# Employee pay...



## beanz27 (Dec 22, 2012)

So given how well my operation is going this year, I may end up adding another truck, or a sidewalk crew, one or the other. 

Now my question. What do you pay your drivers, and what do you pay sidewalk crew?

I know I was paid starting $13 and it went up .50 every check period (2 weeks) for driving, and occasionally shoveling. When I did sidewalk for one guy he paid $10 hour. Are these fair rates?


----------



## got-h2o (Sep 26, 2008)

Low men $20, higher 2 $30 and worth every penny. $20 is pretty standard for experienced drivers around here. Don't have shovelers this year, but $15-20. They work hard and deserve to get paid for it.


----------



## beanz27 (Dec 22, 2012)

got-h2o;1624064 said:


> Don't have shovelers this year, but $15-20. They work hard and deserve to get paid for it.


I swore if I hired shovelers they'd get paid good, since I've done it and know how much it SUCKS.


----------



## JMHConstruction (Aug 22, 2011)

I have a "set time limit" I base my bid for sidewalks on.

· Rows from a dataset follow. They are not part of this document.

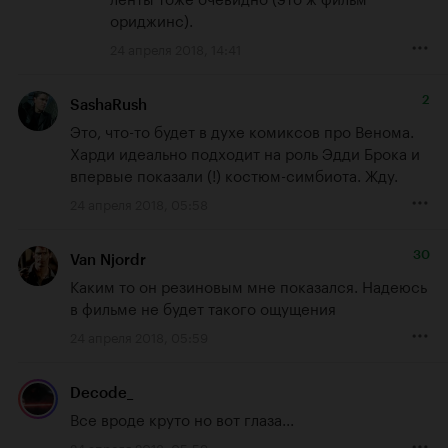
ориджинс).
24 апреля 2018, 14:41
2
SashaRush
Это, что-то будет в духе комиксов про Венома. 
Харди идеально подходит на роль Эдди Брока и 
впервые показали (!) костюм-симбиота. Жду.
24 апреля 2018, 05:58
30
Van Njordr
Каким то он резиновым мне показался. Надеюсь 
в фильме не будет такого ощущения
24 апреля 2018, 05:59
Decode_
Все вроде круто но вот глаза...
24 апреля 2018, 05:59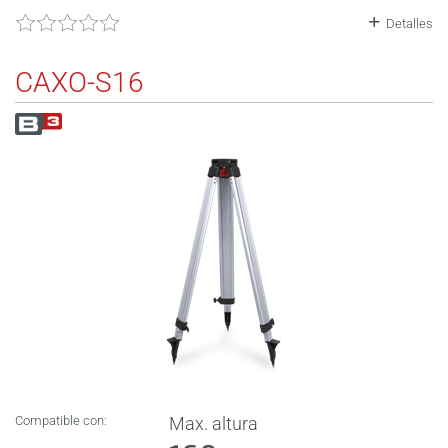
Detalles
CAXO-S16
Compatible con:
Max. altura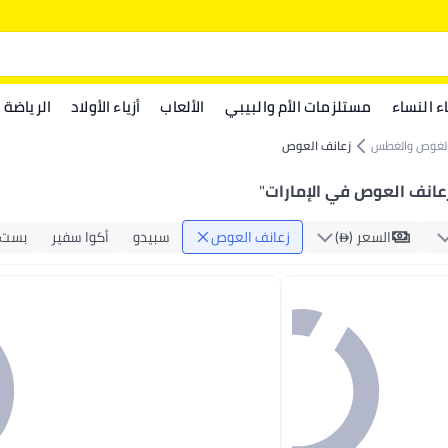
اء النساء
مستلزمات الأم والبيبي
الألعاب
أزياء الأولاد
الرياضة
لغوص والغطس
زعانف العوص
عانف العوص في الإمارات
"
السعر ()
زعانف العوص
سبيدو
أكوا سفير
بست 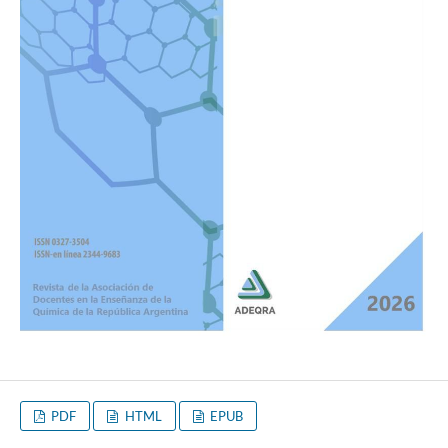
PDF
HTML
EPUB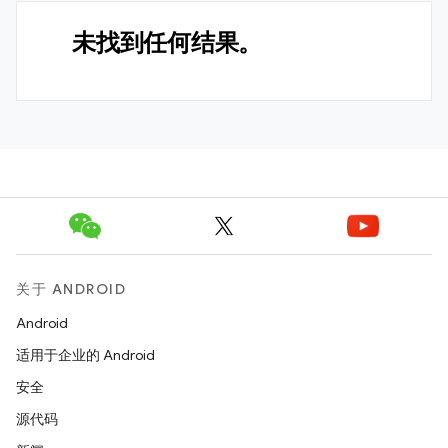
未找到任何结果。
关于 ANDROID
Android
适用于企业的 Android
安全
源代码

I pay $15-$20 for my sidewalk guys (depending on rank and time with company), I ALWAYS give bonuses on the last check for the season for their hard work, and will also give bonuses per storm if they are getting jobs done before my estimated time limit. I think next year for about I will hire a supervisor to watch and work with my guys on my commercial while I try and get a few more residentials. We had 2 large (for my area) 12+" snowfalls back to back and I think the residential business will boom next season.payup:bluebounc


----------



## Glenn Lawn Care (Sep 28, 2009)

I know guys around here that pay shovelers anywhere from $10-$15 an hour and drivers anywhere from $15-$25 an hour. Which are decent prices depending on experience.


----------